Haan: Fakten statt Kuschelpädaogik

Schüler und Lehrer feierten am Freitag den offiziellen Schulstart im Waldorf-Berufskolleg.

Haan. Beinahe zehn Jahre sind von der Idee bis zur Umsetzung vergangen. Am Freitag fiel nun endlich der offizielle Startschuss für das Berufskolleg der Waldorfschule in Gruiten - genauer: Waldorf-Berufskolleg für Technik und Naturwissenschaften. Das ist der offizielle Name der Einrichtung, der schon vieles verrät.

Denn der Schwerpunkt liegt im technischen und naturwissenschaftlichen Bereich, in dem auch die Praktika angesiedelt sein sollten, die zum Unterrichtskonzept gehören. "Das ist keine Kuschelpädagogik, sondern anspruchsvoller Unterricht, in dem Faktenwissen vermittelt wird", stellt Katrin Driesen-Glittenberg, Geschäftsführerin des Kollegs, klar.

Daher sei der Unterricht mit dem in anderen Berufskollegs durchaus vergleichbar. Die Art der Vermittlung sei allerdings anders. "Es ist ein kleines und überschaubares Umfeld, und es gibt einen engen, persönlichen Kontakt zwischen Schülern und Lehrern", sagt Driesen-Glittenberg.

Für die erste Klasse, die mit dem Schuljahresbeginn den Unterricht aufgenommen hat, haben sich zwölf Schüler angemeldet. Für 20 Teilnehmer wäre Platz gewesen. "Wir hoffen darauf, dass sich das Angebot in Zukunft herum sprechen wird", sagt Karin Driesen-Glittenberg. Vermutlich dürfte es schon bald Wartelisten geben, denn am Berufskolleg der Waldorfschule können sich auch externe Schüler anmelden.

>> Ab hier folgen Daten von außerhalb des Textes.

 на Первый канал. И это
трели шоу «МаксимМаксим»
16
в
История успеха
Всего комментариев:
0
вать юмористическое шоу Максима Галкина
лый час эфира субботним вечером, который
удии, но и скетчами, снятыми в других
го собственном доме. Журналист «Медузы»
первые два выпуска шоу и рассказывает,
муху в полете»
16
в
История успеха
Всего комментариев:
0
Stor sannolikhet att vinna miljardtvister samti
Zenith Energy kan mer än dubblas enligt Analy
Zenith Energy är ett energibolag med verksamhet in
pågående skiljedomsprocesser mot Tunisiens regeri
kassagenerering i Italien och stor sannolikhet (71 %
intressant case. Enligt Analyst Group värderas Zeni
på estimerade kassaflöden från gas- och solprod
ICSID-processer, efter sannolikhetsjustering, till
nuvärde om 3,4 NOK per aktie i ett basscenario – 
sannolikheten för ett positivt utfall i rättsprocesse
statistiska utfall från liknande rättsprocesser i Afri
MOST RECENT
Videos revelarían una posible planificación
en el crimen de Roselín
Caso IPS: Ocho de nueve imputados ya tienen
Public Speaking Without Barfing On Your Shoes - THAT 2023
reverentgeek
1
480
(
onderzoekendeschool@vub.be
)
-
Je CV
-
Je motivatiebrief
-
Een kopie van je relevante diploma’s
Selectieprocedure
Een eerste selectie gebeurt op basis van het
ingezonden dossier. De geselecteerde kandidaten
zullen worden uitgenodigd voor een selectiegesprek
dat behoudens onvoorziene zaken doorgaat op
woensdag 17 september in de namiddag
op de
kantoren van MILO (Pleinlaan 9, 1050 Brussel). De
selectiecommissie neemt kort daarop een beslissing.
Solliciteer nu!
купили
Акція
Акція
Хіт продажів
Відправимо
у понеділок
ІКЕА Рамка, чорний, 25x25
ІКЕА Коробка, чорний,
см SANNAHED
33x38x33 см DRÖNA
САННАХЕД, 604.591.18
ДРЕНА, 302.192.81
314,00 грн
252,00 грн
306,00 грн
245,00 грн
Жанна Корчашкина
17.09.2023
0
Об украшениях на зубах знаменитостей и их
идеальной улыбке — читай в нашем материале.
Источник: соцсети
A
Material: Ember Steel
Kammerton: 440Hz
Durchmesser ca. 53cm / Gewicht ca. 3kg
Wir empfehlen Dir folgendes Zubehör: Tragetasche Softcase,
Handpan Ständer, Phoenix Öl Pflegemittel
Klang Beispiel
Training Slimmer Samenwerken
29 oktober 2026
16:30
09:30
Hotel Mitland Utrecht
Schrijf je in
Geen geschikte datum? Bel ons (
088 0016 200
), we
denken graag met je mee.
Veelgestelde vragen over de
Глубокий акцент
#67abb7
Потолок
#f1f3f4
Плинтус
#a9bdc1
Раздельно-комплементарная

So wie Gina Balice, die von der Volkshochschule in Mettmann gekommen ist, wo sie nach dem Realschulabschluss im vergangenen Jahr ihre Qualifikation fürs Abitur nachgeholt hat. "Ich habe neun Jahre in Spanien gelebt und war dort auf einer Gesamtschule. Das wurde hier nicht anerkannt, und ich bin dann in Mettmann auf die Hauptschule gegangen", berichtet die 23-Jährige. "Ich würde gern studieren und in die Stammzellenforschung gehen oder Biolehrerin werden."

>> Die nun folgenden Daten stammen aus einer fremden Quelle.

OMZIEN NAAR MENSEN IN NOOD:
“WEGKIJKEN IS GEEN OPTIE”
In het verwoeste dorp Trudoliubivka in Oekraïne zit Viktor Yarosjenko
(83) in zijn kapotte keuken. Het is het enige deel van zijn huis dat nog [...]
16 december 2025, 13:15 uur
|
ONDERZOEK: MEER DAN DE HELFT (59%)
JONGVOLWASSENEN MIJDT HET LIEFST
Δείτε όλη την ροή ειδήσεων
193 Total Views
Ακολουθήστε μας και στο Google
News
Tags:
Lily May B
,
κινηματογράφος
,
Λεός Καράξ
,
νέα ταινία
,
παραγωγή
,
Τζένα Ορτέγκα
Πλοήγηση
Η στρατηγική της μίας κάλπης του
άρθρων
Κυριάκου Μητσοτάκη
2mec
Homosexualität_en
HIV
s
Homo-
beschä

Nicht weniger konkret sind die Pläne von Jonas Christophery. Der 17-jährige Waldorfschüler wechselt von der elften Klasse ins Berufskolleg und hat seinen Praktikumsplatz schon in der Tasche. "Ich arbeite in einer Firma in Tel Aviv, auch um mein Englisch zu verbessern", sagt er.

Klassenkamerad Phillip Brandt (19) wird sein Praktikum in der Abteilung Mikrobiologie des Wuppertaler Helios-Klinikums absolvieren. "Wir haben ein großes Netzwerk an Kooperationsfirmen, da Praktika zum festen Bestandteil des Lehrplans gehören", sagt Katrin Driesen-Glittenberg.

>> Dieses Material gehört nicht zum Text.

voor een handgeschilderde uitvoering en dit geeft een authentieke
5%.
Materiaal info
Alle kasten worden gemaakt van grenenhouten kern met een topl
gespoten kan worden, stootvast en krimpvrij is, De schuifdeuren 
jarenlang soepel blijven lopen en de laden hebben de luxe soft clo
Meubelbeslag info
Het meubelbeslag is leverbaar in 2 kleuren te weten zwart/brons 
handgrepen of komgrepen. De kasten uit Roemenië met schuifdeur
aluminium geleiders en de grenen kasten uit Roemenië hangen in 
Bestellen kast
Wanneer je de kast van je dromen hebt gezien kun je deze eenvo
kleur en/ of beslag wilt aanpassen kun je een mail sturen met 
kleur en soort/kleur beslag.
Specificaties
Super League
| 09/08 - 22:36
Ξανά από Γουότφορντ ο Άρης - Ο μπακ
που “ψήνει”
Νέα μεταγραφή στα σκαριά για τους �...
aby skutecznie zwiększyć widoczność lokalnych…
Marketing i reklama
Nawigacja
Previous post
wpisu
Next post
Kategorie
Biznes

Der Schwerpunkt der Unterrichtsausrichtung der Kollegklasse werde jedes Jahr neu festgelegt. "Da schauen wir auch auf die Interessen der Schüler", sagt Driesen-Glittenberg. In Frage kämen die naturwissenschaftlichen Fächer Chemie, Physik und Biologie. Im künstlerischen Bereich können Wahlpflichtfächer belegt werden.

Für den Klassenraum des Berufskollegs mussten übrigens die Oberstufenschüler ihren Rückzugsraum hergeben. "Die Bezirksregierung hat unseren Antrag auf einen zusätzlichen Raum leider abgelehnt. Dort wurde uns empfohlen, die Klassenräume durch die bestehenden Räume vagabundieren zu lassen, was wir den Schülern nicht zumuten wollten", bedauert Karin Driesen-Glittenberg.